On the other hand, as is more often the case, bursts of power of 50 to 75% of above the maximum rated thrust are often required to meet exceptional circumstances, in particular when the vessel is required to plane, a mode which upsets its normal functioning, and for those sudden accelerations which, from time to time, may be valuable.

This is why it has seemed advantageous to use air injection in accordance with the invention only for comparatively short periods of time, since owing to the energy used by the compressor, it represents a lowering of overall performance. AS regards the modes of embodiment of the invention, it should be noted that injection from the outer annulus, described in FIG. 2, could, in principle and especially for small craft, be used on its own, in which case, the channels 24, the inner annular chamber 23 and the slot 26 are no longer required.

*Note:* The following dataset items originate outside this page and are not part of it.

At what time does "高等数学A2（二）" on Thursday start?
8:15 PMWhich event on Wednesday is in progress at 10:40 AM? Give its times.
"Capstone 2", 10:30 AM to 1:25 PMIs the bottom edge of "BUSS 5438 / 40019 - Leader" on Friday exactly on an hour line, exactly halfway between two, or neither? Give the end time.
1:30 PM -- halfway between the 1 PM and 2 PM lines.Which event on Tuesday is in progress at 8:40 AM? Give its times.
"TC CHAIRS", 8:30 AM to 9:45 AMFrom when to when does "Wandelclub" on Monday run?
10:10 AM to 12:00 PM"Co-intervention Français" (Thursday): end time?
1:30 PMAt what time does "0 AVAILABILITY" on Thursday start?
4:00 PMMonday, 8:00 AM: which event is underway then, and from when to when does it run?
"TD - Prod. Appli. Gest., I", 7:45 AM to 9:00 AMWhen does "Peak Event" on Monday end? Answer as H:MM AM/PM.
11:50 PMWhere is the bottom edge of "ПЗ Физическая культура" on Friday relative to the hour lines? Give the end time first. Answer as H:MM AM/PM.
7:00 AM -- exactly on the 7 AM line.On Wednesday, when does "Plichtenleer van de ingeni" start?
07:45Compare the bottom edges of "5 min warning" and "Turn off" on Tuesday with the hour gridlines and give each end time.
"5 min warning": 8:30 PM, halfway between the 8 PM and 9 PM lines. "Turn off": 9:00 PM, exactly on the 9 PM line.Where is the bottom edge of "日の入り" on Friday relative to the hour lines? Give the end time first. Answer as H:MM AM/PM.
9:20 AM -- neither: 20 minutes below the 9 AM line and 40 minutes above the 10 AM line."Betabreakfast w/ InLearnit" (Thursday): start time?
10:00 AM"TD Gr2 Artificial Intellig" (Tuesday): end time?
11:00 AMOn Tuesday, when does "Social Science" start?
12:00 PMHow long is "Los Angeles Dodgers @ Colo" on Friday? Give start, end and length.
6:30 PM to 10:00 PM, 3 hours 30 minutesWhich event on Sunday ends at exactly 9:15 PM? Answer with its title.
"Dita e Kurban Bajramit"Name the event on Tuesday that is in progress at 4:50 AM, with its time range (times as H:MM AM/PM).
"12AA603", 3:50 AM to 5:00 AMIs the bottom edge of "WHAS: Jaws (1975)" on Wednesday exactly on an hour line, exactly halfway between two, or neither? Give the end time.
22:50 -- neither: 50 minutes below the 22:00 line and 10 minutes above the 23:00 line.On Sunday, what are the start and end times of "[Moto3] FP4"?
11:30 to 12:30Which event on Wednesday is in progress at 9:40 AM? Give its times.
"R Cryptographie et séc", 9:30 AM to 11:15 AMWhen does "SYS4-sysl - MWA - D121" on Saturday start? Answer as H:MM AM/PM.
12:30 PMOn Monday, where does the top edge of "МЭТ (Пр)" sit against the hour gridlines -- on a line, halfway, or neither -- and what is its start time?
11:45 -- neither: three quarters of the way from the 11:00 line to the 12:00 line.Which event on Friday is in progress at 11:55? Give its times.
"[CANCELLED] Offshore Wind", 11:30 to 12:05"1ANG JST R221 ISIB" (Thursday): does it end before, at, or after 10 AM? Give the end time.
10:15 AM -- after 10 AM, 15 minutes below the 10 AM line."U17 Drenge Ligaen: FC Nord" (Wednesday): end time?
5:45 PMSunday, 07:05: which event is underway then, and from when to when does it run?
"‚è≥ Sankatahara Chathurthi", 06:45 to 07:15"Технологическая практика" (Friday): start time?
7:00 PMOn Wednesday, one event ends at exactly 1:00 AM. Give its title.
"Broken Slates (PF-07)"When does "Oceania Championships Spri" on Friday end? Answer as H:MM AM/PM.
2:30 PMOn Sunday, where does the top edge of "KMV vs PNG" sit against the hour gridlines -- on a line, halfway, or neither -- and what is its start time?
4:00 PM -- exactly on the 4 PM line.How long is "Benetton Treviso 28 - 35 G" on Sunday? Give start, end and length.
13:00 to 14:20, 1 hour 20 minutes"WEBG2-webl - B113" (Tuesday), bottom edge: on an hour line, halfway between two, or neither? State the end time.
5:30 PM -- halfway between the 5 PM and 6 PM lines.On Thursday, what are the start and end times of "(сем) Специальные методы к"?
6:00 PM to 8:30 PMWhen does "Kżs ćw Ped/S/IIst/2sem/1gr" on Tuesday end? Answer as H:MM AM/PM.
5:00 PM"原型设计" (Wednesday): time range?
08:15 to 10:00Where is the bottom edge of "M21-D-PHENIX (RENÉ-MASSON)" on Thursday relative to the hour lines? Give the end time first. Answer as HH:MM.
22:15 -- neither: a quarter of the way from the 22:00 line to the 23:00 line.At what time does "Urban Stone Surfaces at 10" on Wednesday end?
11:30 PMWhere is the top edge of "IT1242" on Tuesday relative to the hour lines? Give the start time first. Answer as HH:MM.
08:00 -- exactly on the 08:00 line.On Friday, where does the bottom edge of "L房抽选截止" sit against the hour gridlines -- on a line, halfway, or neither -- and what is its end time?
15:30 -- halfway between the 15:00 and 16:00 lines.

Theoretically, injection via the inner annulus and the slot 26 could equally well be used on its own, in which case the slot 25 may be dispensed with. Finally, either one of the two methods, injection from the outer annulus, or from the inner one, or from both, may be used in combination with injection via the slots 29, since to do this it suffices to connect the slots 29 in FIGS. 5 to 7 with the channels 24 in FIGS. 2 to 4.

Claims

1. A vessel provided with at least one water jet propulsion unit comprising a water intake and a rear outlet for the water, an axial impeller, flow-correction guide vanes and a tail cone carried on the vanes which, together with a surrounding casing from the tail pipe, wherein the cross sectional area of water flow through the tail pipe is varied within arrow narrow limits between the vanes and the outlet by a volume of gas introduced in the tail pipe by means comprising a gas injection nozzle placed in the area of the vanes the nozzle being connected to a means of supply of compressed gas comprising an outer annular chamber formed within the casing and around the circumference of the vanes.

2. A vessel according to claim 1, wherein the structural cross sectional area of the tail pipe is constant.

3. A vessel according to claim 1, wherein the gas is air.

4. A vessel according to claim 1, wherein the outer annular chamber discharges directly into an injection nozzle formed by an annular passage between the casing and the trailing edge of the vanes.

5. A vessel according to claim 4, wherein the injection nozzle further comprises a second annular passage positioned between the tail cone and the trailing edge of the vanes, the second annular passage being in fluid communication with the other annular chamber via channels provided within the vanes and an inner annular chamber formed within the tail cone at the level of the vanes.

6. A vessel according to claim 1, wherein the injection nozzle comprises a slot running along the trailing edge of each of the vanes connected via channels formed within the vanes to the outer annular chamber.

7. A vessel according to claim 1, wherein a means is provided to vary the degree of convergence of the tail pipe structurally.

8. A vessel according to claim 1, wherein said means of supply of compressed gas comprises an air supply circuit.

9. A vessel provided with at least one water jet propulsion unit comprisiing a water intake at a tangent to the hull and a rear outlet for the water, an axial impeller, flow-correction guide vanes and a tail cone carried on the vanes which, together with a surrounding casing from the tail pipe, wherein the cross section area of water flow through the tail pipe is varied within narrow limits between the vanes and the outlet by a volume of gas introduced in the tail pipe by means comprising gas injection nozzle placed in the area of the vanes and connected to a means of supply of compressed gas.

10. A vessel according to claim 9, wherein said water intake further comprises an upstream duct.